**PROBLEM:** Write out word for word the section of the benchmarking forum thread below that starts with "User avatar" and ends with "the stimulus .".

**EXCERPTED PASSAGE:**
One way to judge the performance of a company

This topic has expert replies
Legendary Member
Posts: 941
Joined: Sun Dec 27, 2009 12:28 am
Thanked: 20 times
Followed by:1 members
One way to judge the performance of a company is to compare it with other companies. This technique, commonly called "benchmarking", permits the manager of a company to discover better industrial practices and can provide a justification for the adoption of good practices.

Any of the following, if true, is a valid reason for benchmarking the performance of a company against companies with which it is not in competition rather that against competitors EXCEPT:

(A) Comparisons with competitors are most likely to fous on practices that the manager making the comparisions already employs
(B) Getting "inside" information about the unique practices of competitors is particularly difficult
(C) Since companies that compete with each other are likely to have cpmparable levels of efficiency, only benchmarking against noncompetitors is likely to reveal practices that would aid in beating competitors
(D) Managers are generally more receptive to new ideas that they find outside their own industry
(E) Much of the success of good companies is due to their adoption of practices that take advantage of the special circumstances of their products of markets

firstly I dint quite get what the question is tryna ask
Source - OG 12th edition

User avatar
Legendary Member
Posts: 537
Joined: Sun Jul 19, 2009 7:15 am
Location: Nagpur , India
Thanked: 41 times
Followed by:1 members

by rockeyb » Sat Mar 27, 2010 8:38 am
This is a must be true EXCEPT question . So no conclusion we need to find a statement that is not true in reference to the stimulus .

Let look at the question :
Any of the following, if true, is a valid reason for benchmarking the performance of a company against companies with which it is not in competition rather that against competitors EXCEPT

Translate : Which one of the following will not be a valid reason for comparison with non- competitors .

Dont fall in to rather than thing its only to confuse you .

**GIVEN ENTRIES:**
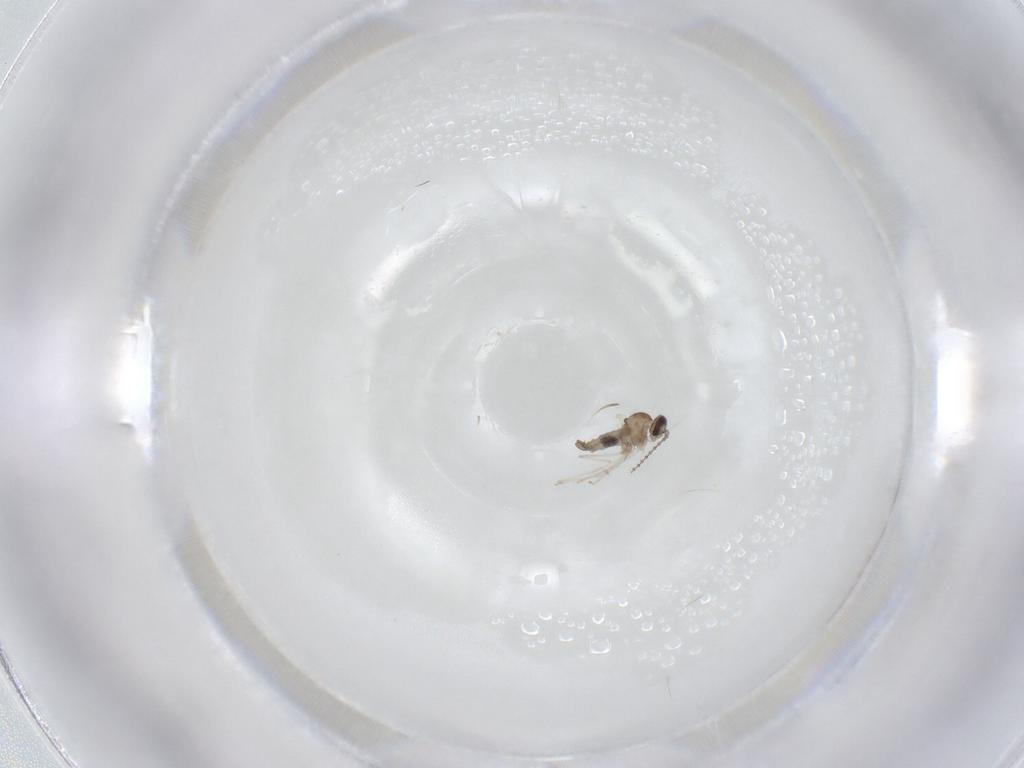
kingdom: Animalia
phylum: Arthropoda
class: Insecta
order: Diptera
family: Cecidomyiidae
...
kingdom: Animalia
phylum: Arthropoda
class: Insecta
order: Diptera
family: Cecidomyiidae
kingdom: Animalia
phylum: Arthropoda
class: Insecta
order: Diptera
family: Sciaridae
---
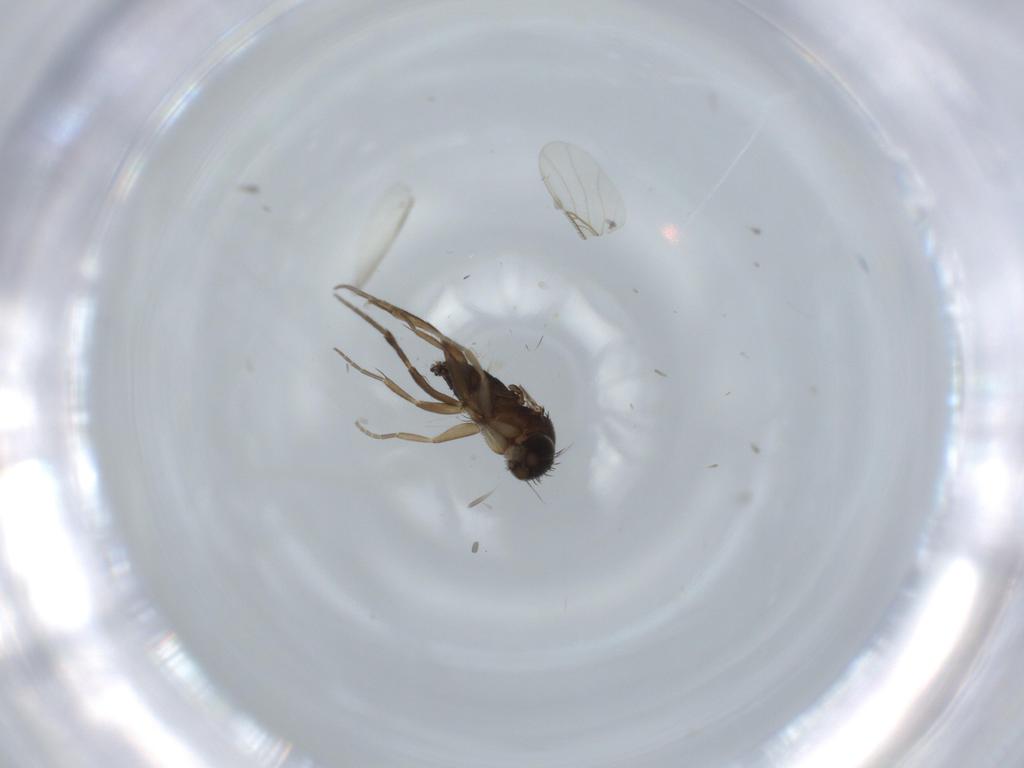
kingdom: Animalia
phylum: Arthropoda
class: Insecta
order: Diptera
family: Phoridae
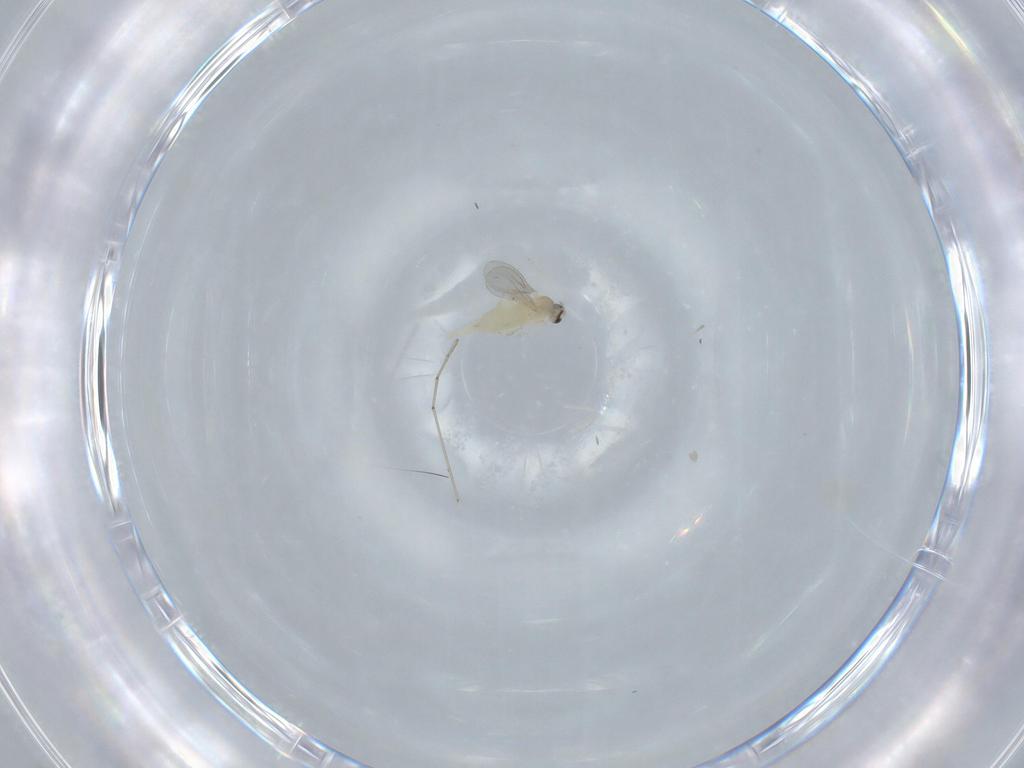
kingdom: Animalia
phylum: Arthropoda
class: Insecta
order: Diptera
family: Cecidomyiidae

**CORRECT OUTPUT:**
User avatar
Legendary Member
Posts: 537
Joined: Sun Jul 19, 2009 7:15 am
Location: Nagpur , India
Thanked: 41 times
Followed by:1 members

by rockeyb » Sat Mar 27, 2010 8:38 am
This is a must be true EXCEPT question . So no conclusion we need to find a statement that is not true in reference to the stimulus .